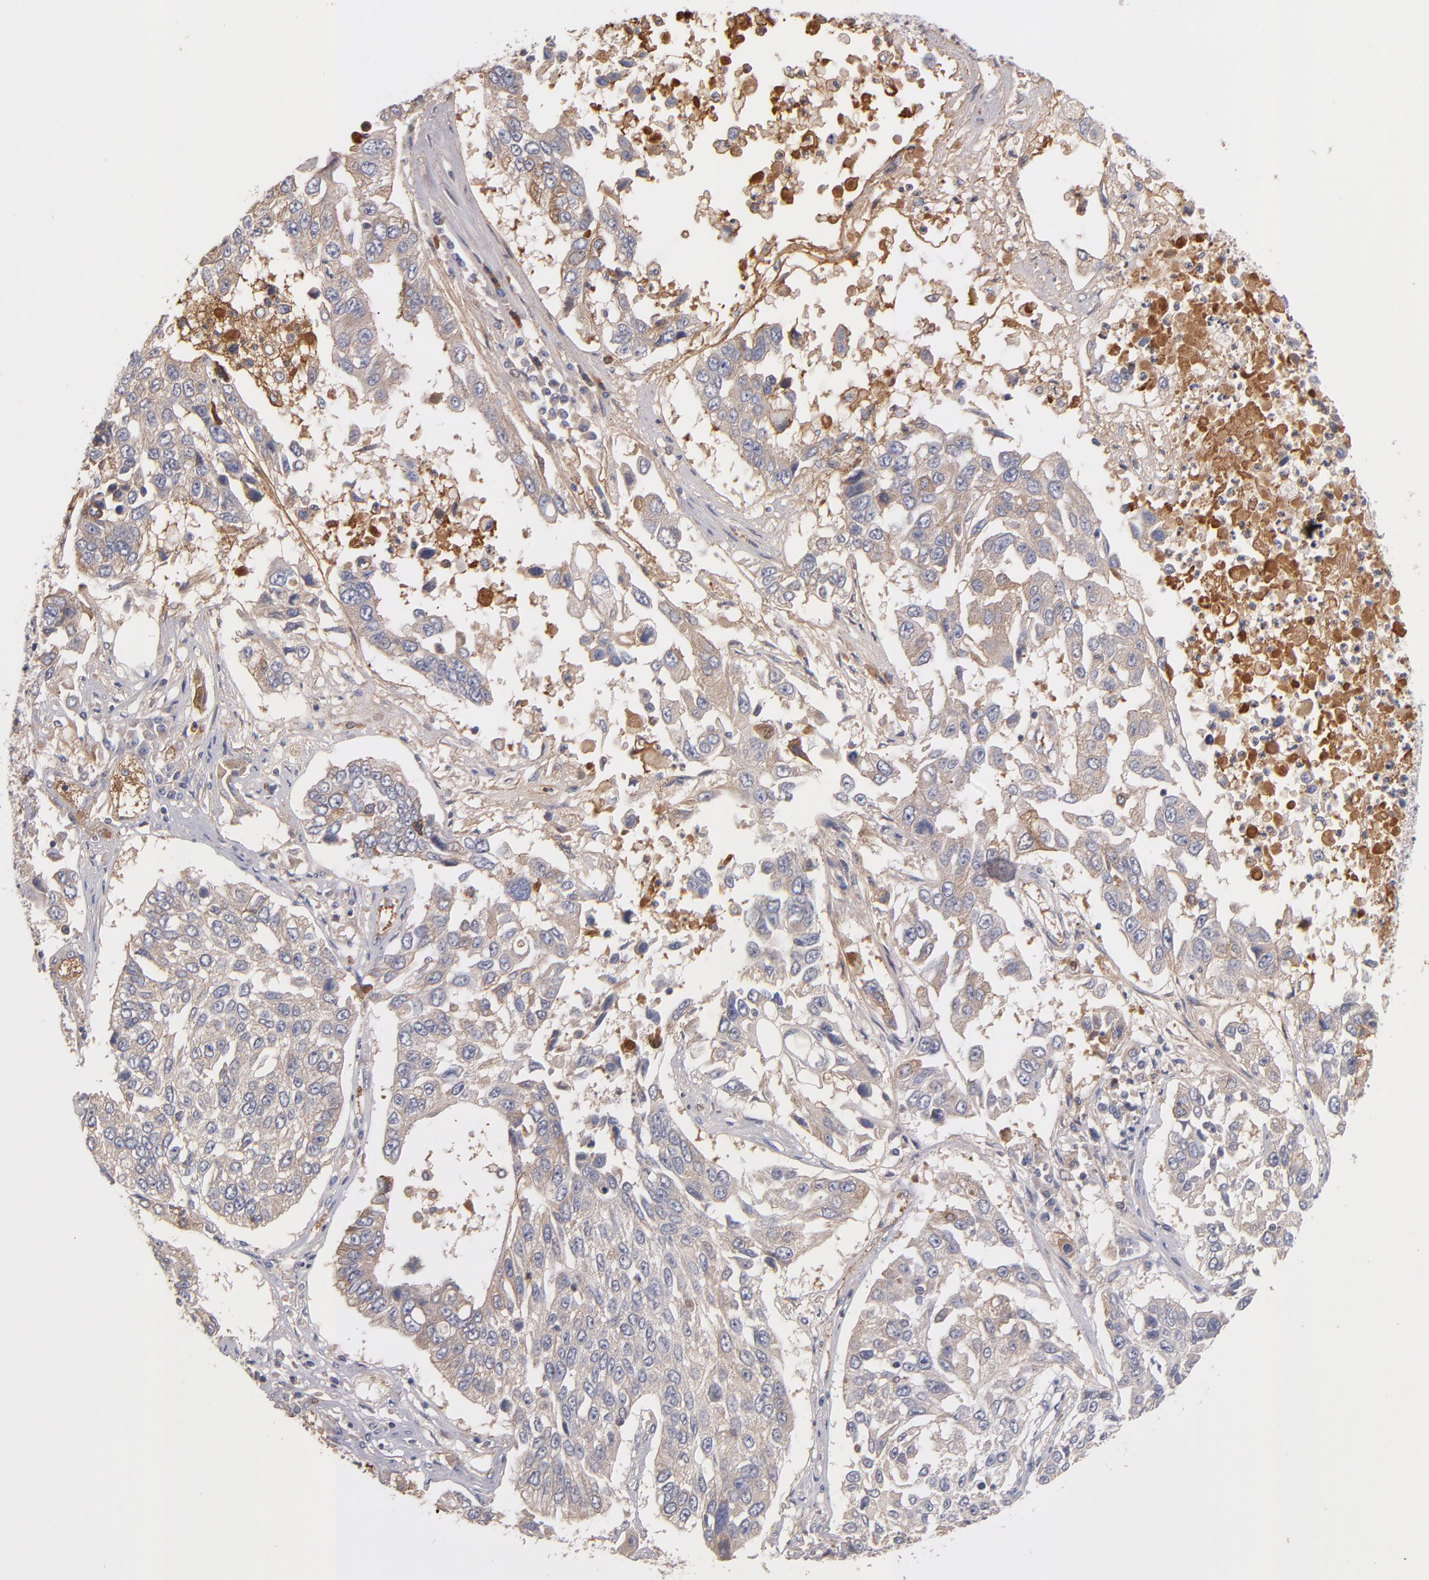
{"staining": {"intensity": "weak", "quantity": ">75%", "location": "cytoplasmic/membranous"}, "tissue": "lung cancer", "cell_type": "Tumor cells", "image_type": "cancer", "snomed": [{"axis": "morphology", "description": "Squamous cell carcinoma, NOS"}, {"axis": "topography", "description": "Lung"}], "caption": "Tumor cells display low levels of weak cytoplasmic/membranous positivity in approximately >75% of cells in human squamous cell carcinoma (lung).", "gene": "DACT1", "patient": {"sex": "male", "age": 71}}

━━━━━━━━

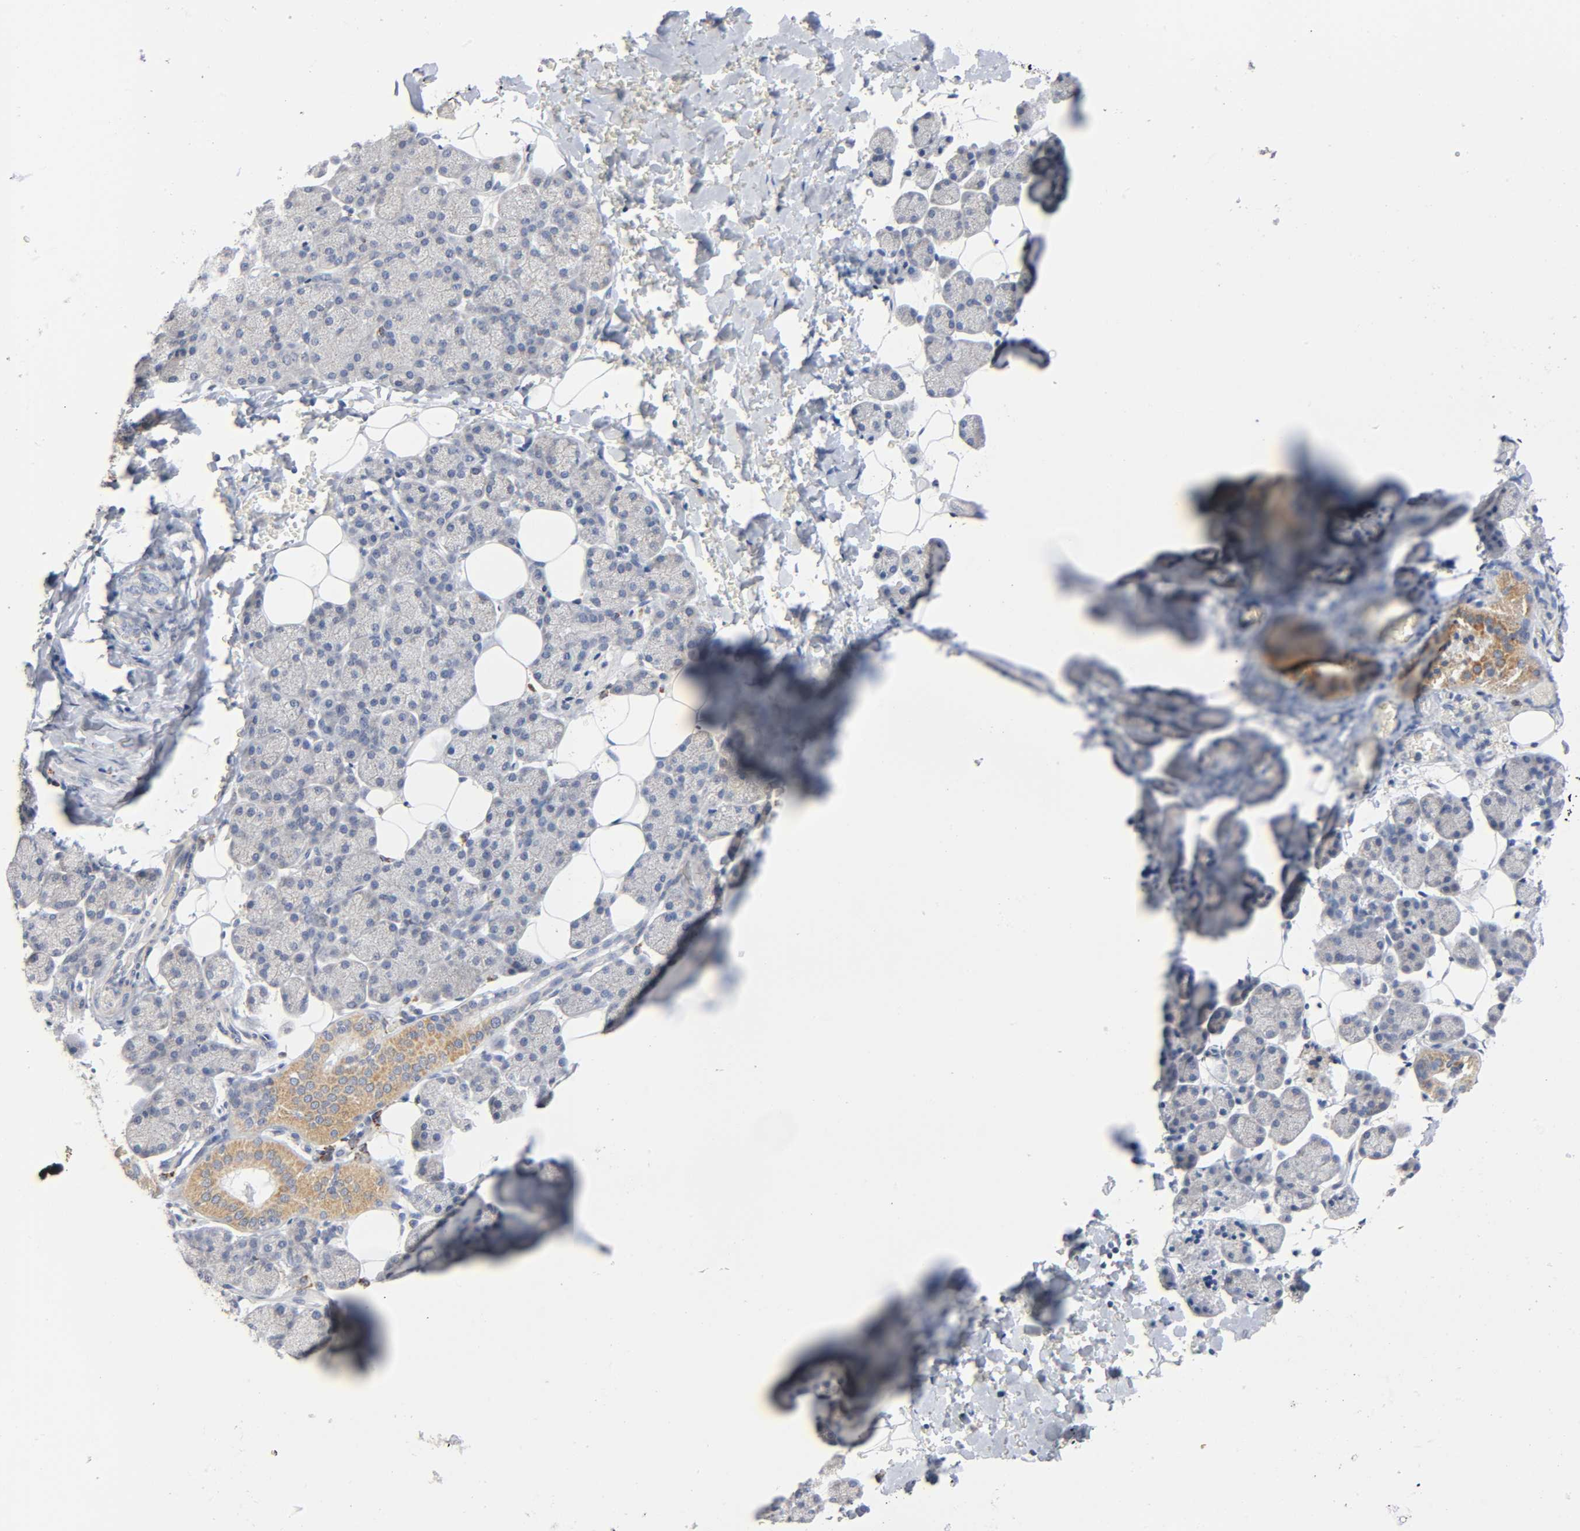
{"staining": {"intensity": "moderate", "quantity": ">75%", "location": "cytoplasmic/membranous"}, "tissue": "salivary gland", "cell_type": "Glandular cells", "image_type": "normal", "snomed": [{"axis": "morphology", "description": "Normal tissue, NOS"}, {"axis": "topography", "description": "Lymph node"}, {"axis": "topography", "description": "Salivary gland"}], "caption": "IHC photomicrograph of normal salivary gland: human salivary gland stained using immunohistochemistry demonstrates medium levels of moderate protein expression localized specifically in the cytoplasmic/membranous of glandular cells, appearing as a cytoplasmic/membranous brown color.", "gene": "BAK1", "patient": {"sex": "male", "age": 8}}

━━━━━━━━

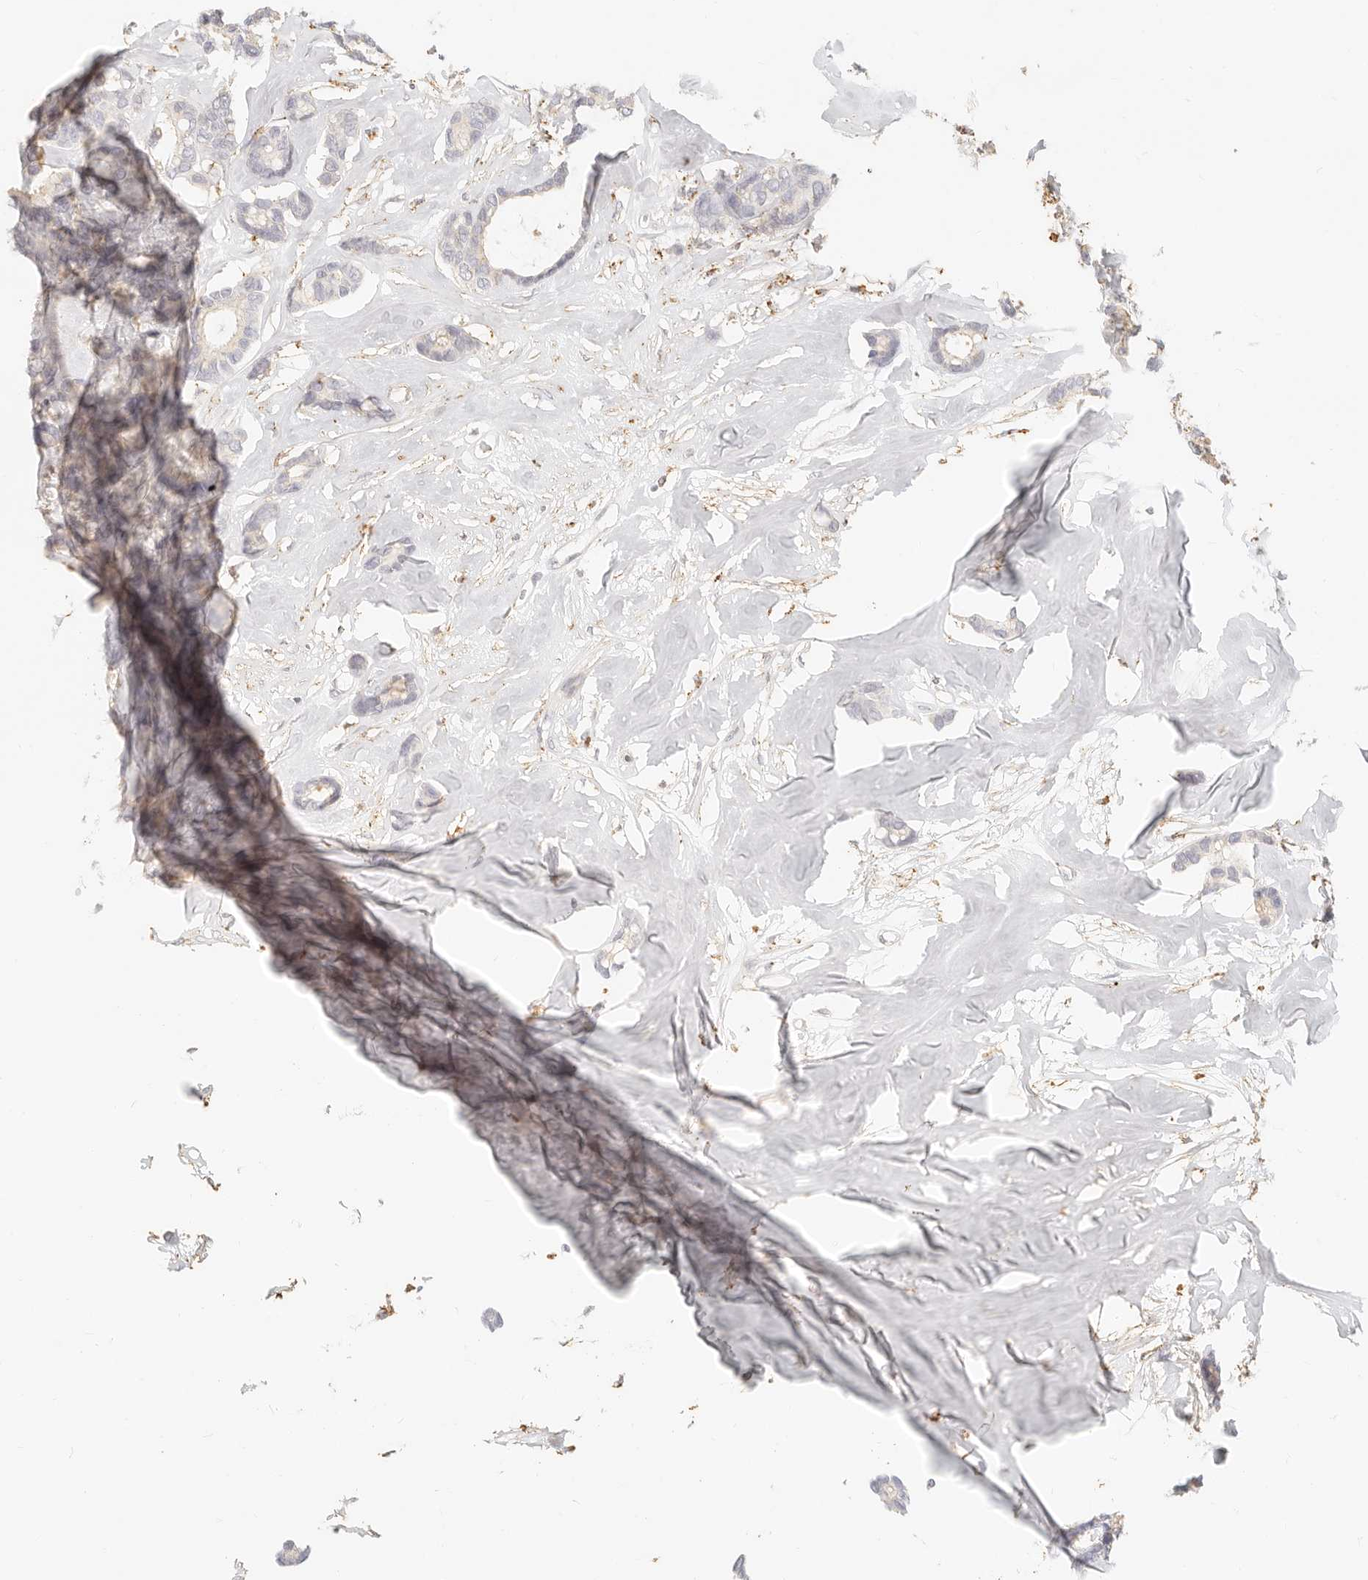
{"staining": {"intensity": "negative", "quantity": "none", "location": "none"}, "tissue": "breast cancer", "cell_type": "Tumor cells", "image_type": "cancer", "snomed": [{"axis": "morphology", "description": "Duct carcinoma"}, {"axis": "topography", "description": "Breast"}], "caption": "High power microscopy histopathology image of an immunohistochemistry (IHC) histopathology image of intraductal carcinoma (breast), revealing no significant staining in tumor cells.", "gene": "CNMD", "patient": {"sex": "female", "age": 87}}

━━━━━━━━

## Task details
Lines that contain "carcinoma" are the result; find them in the entries above and copy each one.

## Answer space
{"staining": {"intensity": "weak", "quantity": ">75%", "location": "cytoplasmic/membranous"}, "tissue": "lung cancer", "cell_type": "Tumor cells", "image_type": "cancer", "snomed": [{"axis": "morphology", "description": "Squamous cell carcinoma, NOS"}, {"axis": "topography", "description": "Lung"}], "caption": "Tumor cells display low levels of weak cytoplasmic/membranous positivity in approximately >75% of cells in human squamous cell carcinoma (lung).", "gene": "DACT1", "patient": {"sex": "male", "age": 71}}
{"staining": {"intensity": "negative", "quantity": "none", "location": "none"}, "tissue": "breast cancer", "cell_type": "Tumor cells", "image_type": "cancer", "snomed": [{"axis": "morphology", "description": "Duct carcinoma"}, {"axis": "topography", "description": "Breast"}], "caption": "High power microscopy histopathology image of an immunohistochemistry (IHC) histopathology image of intraductal carcinoma (breast), revealing no significant staining in tumor cells.", "gene": "CNMD", "patient": {"sex": "female", "age": 87}}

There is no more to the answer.